>>
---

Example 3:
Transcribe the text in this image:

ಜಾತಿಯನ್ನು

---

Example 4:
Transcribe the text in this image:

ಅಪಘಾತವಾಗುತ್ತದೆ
<<
Task details:
Keep every word the same and copy out all of the entries.

Output for this task:
---

Example 3:
Transcribe the text in this image:

ಜಾತಿಯನ್ನು

---

Example 4:
Transcribe the text in this image:

ಅಪಘಾತವಾಗುತ್ತದೆ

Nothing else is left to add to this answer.